- [What to work on]:
a - In the essay on sleeping women in Malick and Monteiro, recast the paragraph beginning "Sleep in Monteiro assumes diverse forms" as a short list with one entry per film, keeping its main facts.
b - Name every film in the essay on sleeping women in Malick and Monteiro that appears with a year in parentheses, and give each year.
c - Carry on the essay on sleeping women in Malick and Monteiro, starting right after its final sentence.

- [Selection]:
begin

Snow White: already so much talk about Malick and Monteiro (mainly herehere and here) and only now I realized that there was still a great deal to explore regarding this shared image for mother cinema. After all, the Portuguese director did a film under such title, one in which he quite explicitly identifies with the prince. We have talked about this complex and overall underestimated adaptation of Robert Walser more than once (briefly discussed here and here). Let us go back to the question of sleep.
Rolfe looking at his wife (The New World), mother as Snow White (The Tree of Life), Neil looking at Marina (To the Wonder). 

A man admiring a sleeping woman appeared already in The New World and would appear once more in To the Wonder. This late interest for sleeping beauties seems hardly incidental. It deserves one more post (the first look to the subject departed from the representation of feet).

The Mirror: a famous image of a sleeping woman alluded to in The Tree of Life.

Sleep in Monteiro assumes diverse forms. In Silvestre (1981) a girl is drugged in order to be raped by the pilgrim, vagabond. In God’s Comedy (1995), the girl is under some sort of hypnosis (Monteiro is often and correctly described as a hypnotizer) as the director/actor plays the maestro under the sound of Tristan and Isolde (between other things, a musical choice closely associated with Buñuel). There is Snow White (2000), a kind of sleep of cinema, where the very poet is shown among the (white) snow, sleeping the sleep of death (Hypnos and Thanatos are brothers). And, of course, there is the dead wife of Come and Go (2003, Vuvu says she was asleep), who is related by Monteiro himself to Snow White/Hortense/cinema, as we have seen (here).

end

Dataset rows
begin

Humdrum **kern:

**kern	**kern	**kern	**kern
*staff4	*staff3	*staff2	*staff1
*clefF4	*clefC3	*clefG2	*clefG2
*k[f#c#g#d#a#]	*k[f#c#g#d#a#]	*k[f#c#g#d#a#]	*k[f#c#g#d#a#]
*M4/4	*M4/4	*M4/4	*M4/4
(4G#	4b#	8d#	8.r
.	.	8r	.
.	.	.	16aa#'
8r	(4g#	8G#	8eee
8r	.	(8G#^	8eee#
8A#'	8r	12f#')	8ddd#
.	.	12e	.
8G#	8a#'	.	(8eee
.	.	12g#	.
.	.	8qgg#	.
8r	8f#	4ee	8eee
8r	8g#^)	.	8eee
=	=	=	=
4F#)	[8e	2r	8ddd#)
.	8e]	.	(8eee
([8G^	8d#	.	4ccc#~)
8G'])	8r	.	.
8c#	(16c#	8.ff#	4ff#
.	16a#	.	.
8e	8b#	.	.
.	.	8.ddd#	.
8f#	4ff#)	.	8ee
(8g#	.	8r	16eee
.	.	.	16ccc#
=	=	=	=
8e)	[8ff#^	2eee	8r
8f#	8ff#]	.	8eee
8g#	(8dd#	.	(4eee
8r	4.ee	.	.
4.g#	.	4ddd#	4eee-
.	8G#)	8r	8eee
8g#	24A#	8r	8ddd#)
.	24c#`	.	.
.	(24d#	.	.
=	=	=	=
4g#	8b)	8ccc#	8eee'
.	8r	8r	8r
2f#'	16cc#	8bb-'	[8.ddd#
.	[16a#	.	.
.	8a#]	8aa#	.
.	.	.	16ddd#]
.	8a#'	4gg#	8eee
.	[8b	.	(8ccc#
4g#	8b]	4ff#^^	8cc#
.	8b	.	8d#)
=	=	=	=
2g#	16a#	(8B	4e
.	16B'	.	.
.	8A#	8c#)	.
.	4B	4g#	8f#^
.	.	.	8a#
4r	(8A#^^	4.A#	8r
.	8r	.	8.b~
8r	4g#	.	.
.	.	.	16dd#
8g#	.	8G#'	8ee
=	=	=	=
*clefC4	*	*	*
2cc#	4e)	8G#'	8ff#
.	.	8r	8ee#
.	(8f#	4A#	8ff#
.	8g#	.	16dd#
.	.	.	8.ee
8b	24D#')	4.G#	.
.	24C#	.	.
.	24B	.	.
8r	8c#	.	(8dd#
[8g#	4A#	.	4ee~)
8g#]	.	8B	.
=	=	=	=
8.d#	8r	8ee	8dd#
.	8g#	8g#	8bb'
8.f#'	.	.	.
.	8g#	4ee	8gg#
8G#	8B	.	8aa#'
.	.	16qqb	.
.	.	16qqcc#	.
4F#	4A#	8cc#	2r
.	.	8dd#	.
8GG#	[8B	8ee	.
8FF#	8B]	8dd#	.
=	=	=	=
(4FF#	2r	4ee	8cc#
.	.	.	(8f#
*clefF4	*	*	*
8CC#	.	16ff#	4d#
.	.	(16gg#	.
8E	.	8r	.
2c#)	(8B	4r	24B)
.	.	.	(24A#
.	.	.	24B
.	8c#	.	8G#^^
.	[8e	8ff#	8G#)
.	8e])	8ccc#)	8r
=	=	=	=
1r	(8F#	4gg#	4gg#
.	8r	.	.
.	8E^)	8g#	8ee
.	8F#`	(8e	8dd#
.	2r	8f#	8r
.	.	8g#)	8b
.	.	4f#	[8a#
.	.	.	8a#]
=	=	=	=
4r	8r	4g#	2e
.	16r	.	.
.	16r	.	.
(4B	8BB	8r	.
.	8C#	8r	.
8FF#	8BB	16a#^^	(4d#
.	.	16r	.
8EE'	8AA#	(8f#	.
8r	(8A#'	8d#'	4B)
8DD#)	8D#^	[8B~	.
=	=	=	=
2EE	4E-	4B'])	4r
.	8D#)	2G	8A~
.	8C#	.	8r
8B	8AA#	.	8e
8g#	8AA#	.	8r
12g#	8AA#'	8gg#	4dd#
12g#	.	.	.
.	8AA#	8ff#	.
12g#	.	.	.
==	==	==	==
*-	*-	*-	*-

end

- [Answer set]:
a -
- Silvestre (1981): a girl is drugged so that the pilgrim, a vagabond, can rape her.
- God's Comedy (1995): a girl is under a kind of hypnosis while the director/actor plays the maestro to the sound of Tristan and Isolde, a musical choice closely associated with Buñuel.
- Snow White (2000): a kind of sleep of cinema, in which the poet is shown among the white snow, sleeping the sleep of death.
- Come and Go (2003): the dead wife, whom Vuvu says was asleep, is related by Monteiro to Snow White/Hortense/cinema.

b -
- Silvestre (1981)
- God's Comedy (1995)
- Snow White (2000)
- Come and Go (2003)

c -
 I am collecting these examples by memory, but I skipped one crucial allusion to sleep deliberately. This many names’ wife has one especially related with sleep:
“A labyrinthine man never seeks the truth but always only his Ariadne, whatever he may tell us.”
(“Ein labyrinthischer Mensch sucht niemals die Wahrheit, sondern immer nur seine Ariadne - was er uns auch sagen moge.”, Nietzsche, Sprüche und Sentenzen, paraphrased in God’s Comedy)
Dionysus and Ariadne (Louvre). Above, João de Deus and his wife, Ariadne, preparing to go to the North Pole (The Hips of J.W., 1997).
Monteiro’s pygmalionic Ariadne never sleeps for the camera (though she beautifully closes and opens her eyes to the sound of Racine’s verses in The Hips of J.W.) but his choice should definitely be questioned in regard to this essential element of the mythos. And not only of the mythos itself. Ariadne’s sleep is a classic of erotic – and funerary – art. We find several interesting themes in Ariadne’s story. The theme of abandon (Theseus) – death – and reencounter (Dionysus) – resurrection, opening the door to the religious and para-religious uses testified by tomb sculpture, for example.


The sleeping Ariadne in roman tombs is an image for the deceased waiting the vivifying touch of the god of wine. Sort of pre-Snow White...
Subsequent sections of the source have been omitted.